> **Exercise requirements**:
Please repeat every record below exactly as written, but leave out the pictures.

> **Entries supplied**:
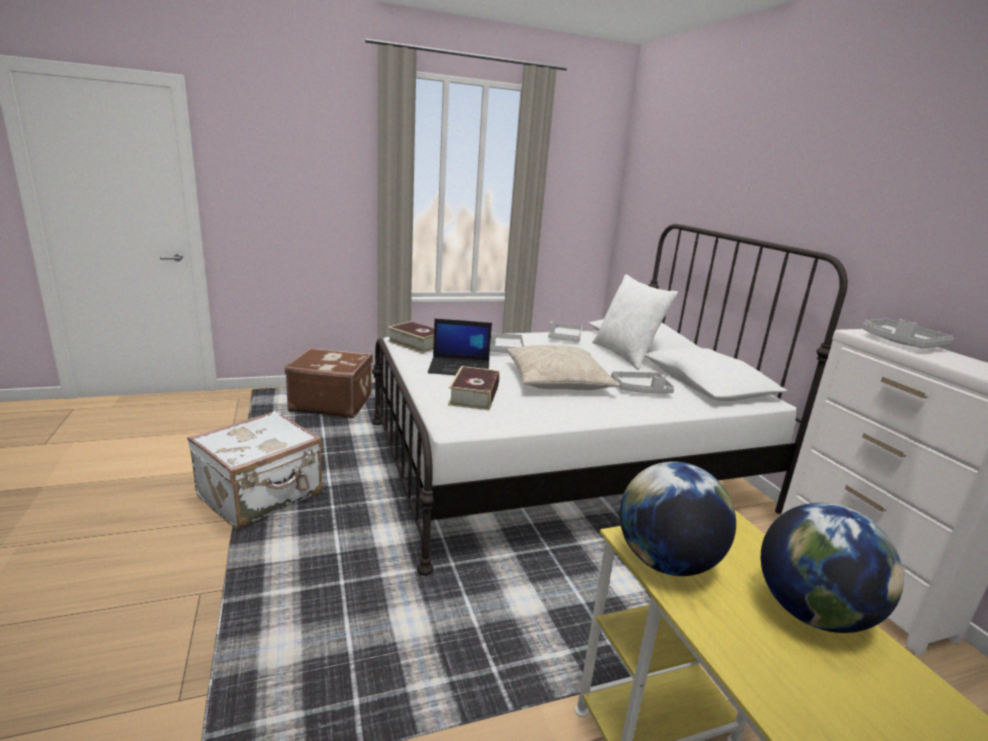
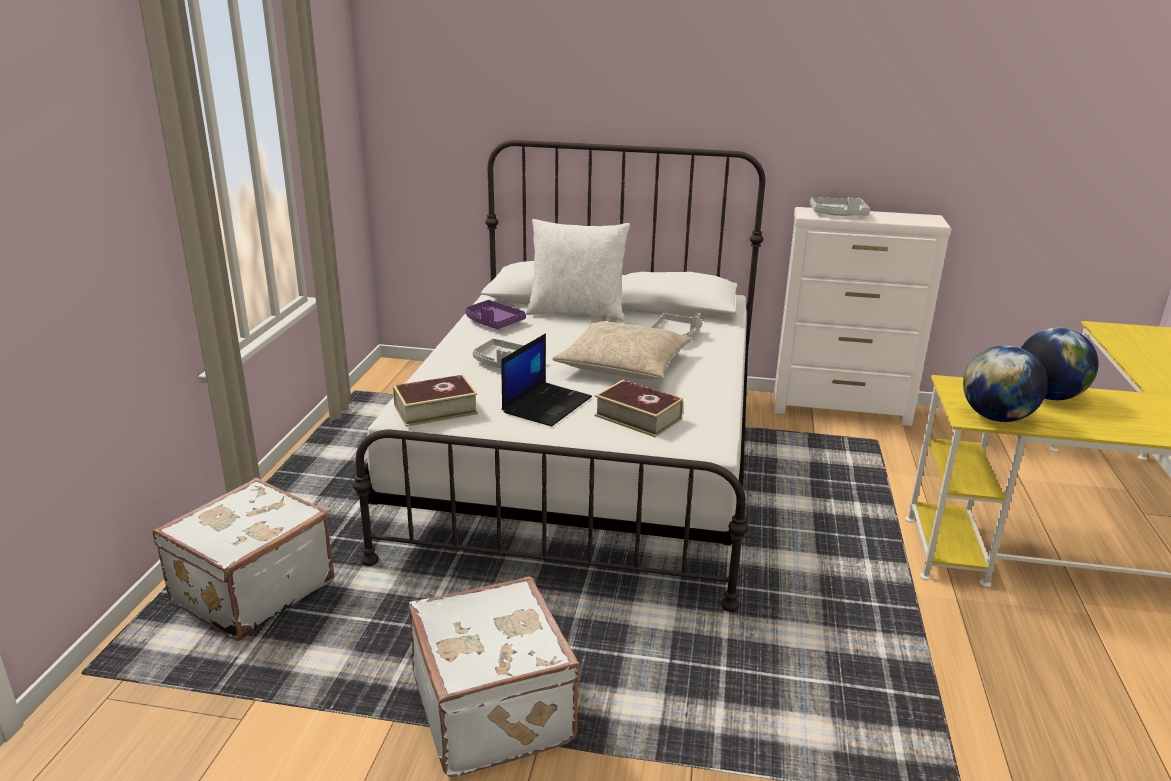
camera: 60 degrees left, 5 degrees up
brown suitcase [285,348,373,418] -> white suitcase [153,478,334,641]
grey tray [548,321,582,342] -> purple tray [465,300,526,329]

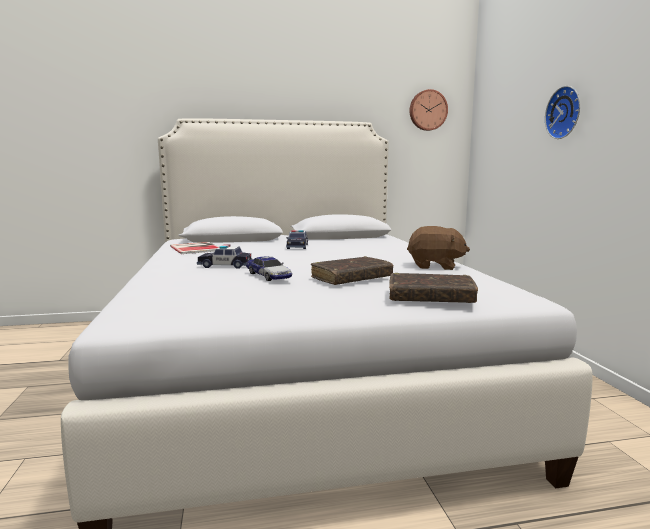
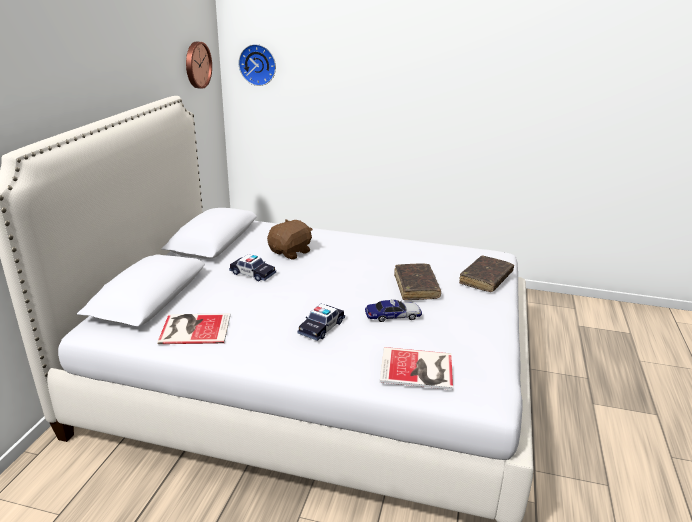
camera: 65 degrees left, 15 degrees up
brown plush toy [407,226,470,270] -> brown plush toy moved to [267,219,313,260]
wall clock [545,86,580,139] -> wall clock moved to [238,44,276,86]
none -> book [380,347,453,390]

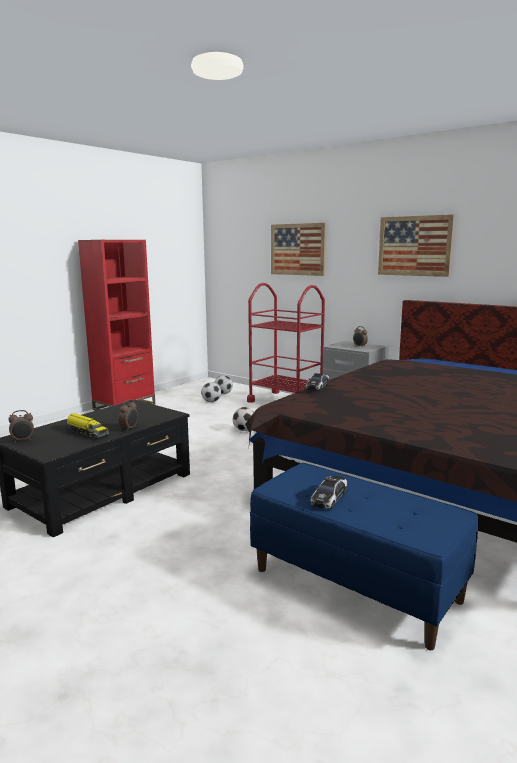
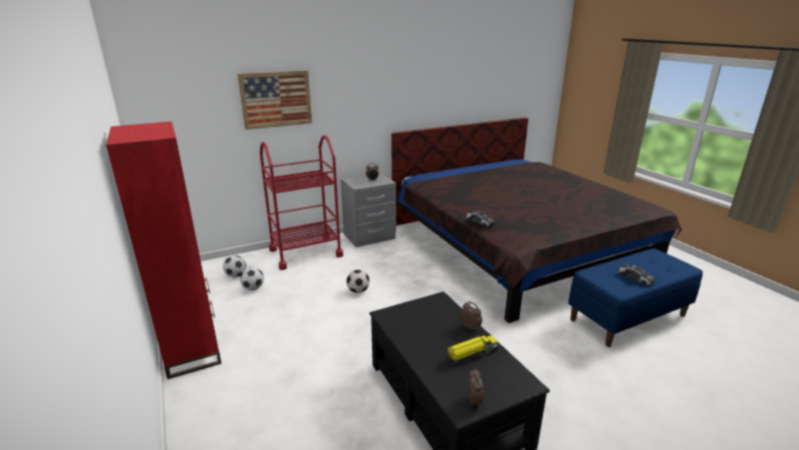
camera: 65 degrees left, 10 degrees up
picture [378,214,455,277] -> none

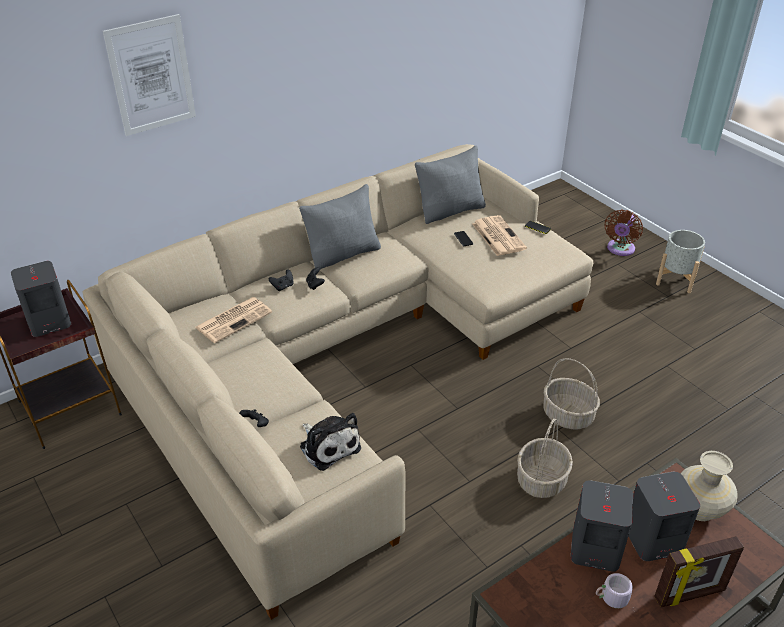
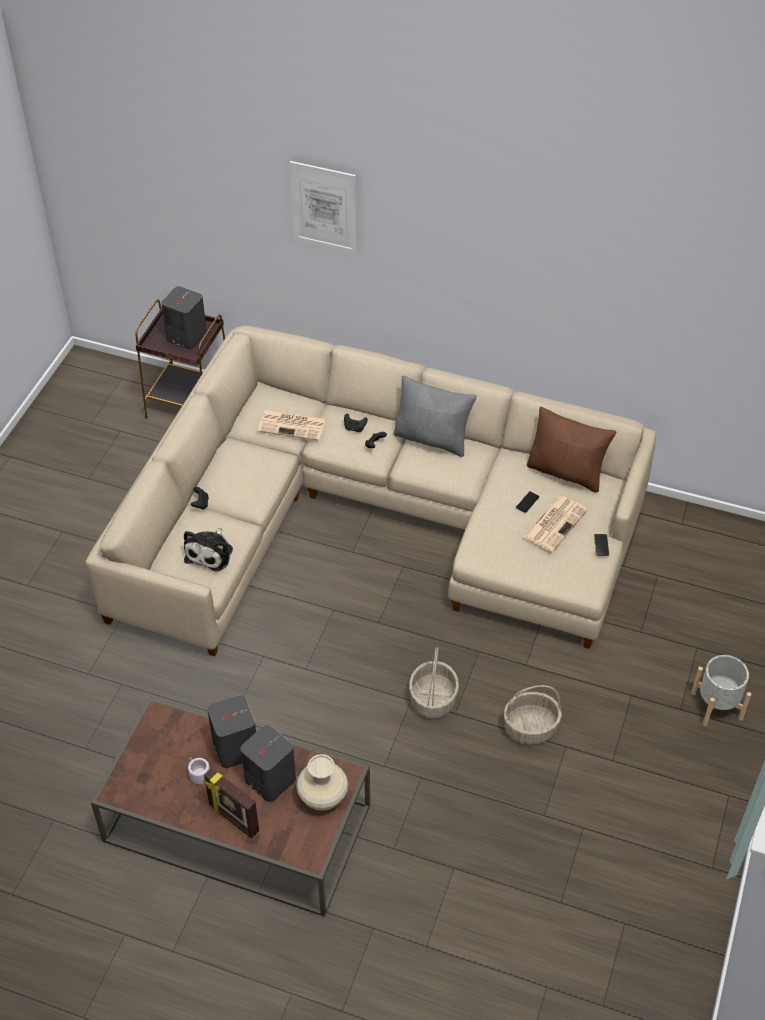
camera: 55 degrees right, 10 degrees up
grey pillow [415,146,486,224] -> brown pillow [527,407,616,492]
basket [517,419,573,498] -> basket moved to [504,685,562,745]
brown fan [605,210,643,256] -> none

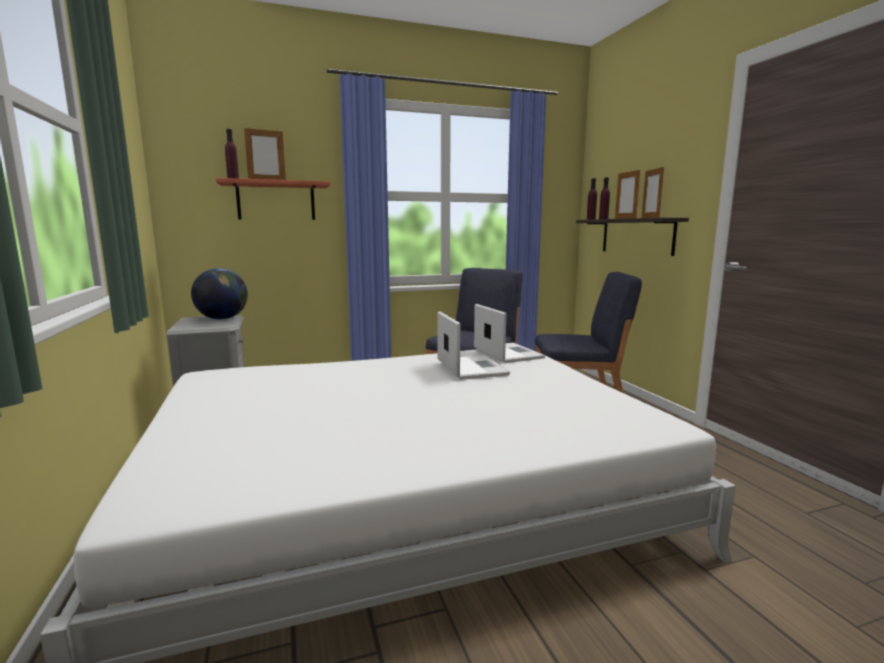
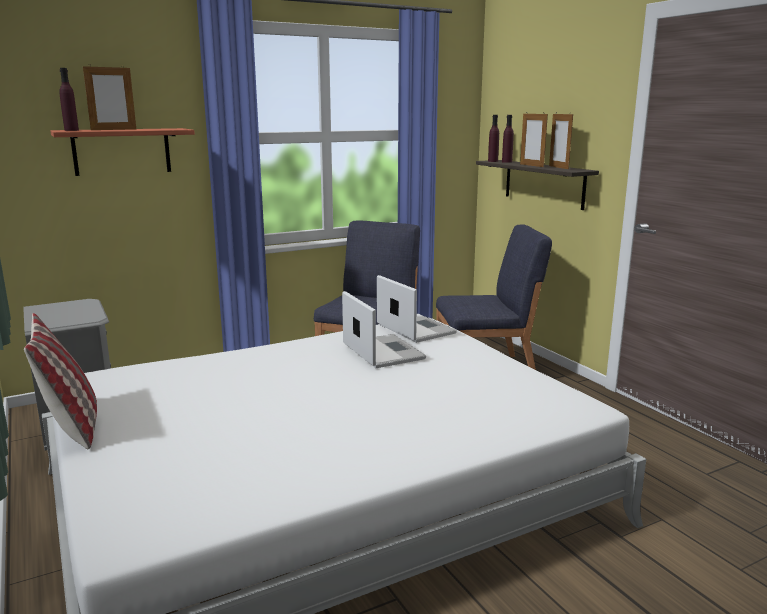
camera: 10 degrees left, 5 degrees up
globe [191,268,248,320] -> none
none -> pillow [24,313,97,449]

> **Response to the exercise**:
camera: 60 degrees left, 5 degrees up
brown suitcase [285,348,373,418] -> white suitcase [153,478,334,641]
grey tray [548,321,582,342] -> purple tray [465,300,526,329]

camera: 65 degrees left, 15 degrees up
brown plush toy [407,226,470,270] -> brown plush toy moved to [267,219,313,260]
wall clock [545,86,580,139] -> wall clock moved to [238,44,276,86]
none -> book [380,347,453,390]

camera: 65 degrees left, 10 degrees up
picture [378,214,455,277] -> none

camera: 55 degrees right, 10 degrees up
grey pillow [415,146,486,224] -> brown pillow [527,407,616,492]
basket [517,419,573,498] -> basket moved to [504,685,562,745]
brown fan [605,210,643,256] -> none

camera: 10 degrees left, 5 degrees up
globe [191,268,248,320] -> none
none -> pillow [24,313,97,449]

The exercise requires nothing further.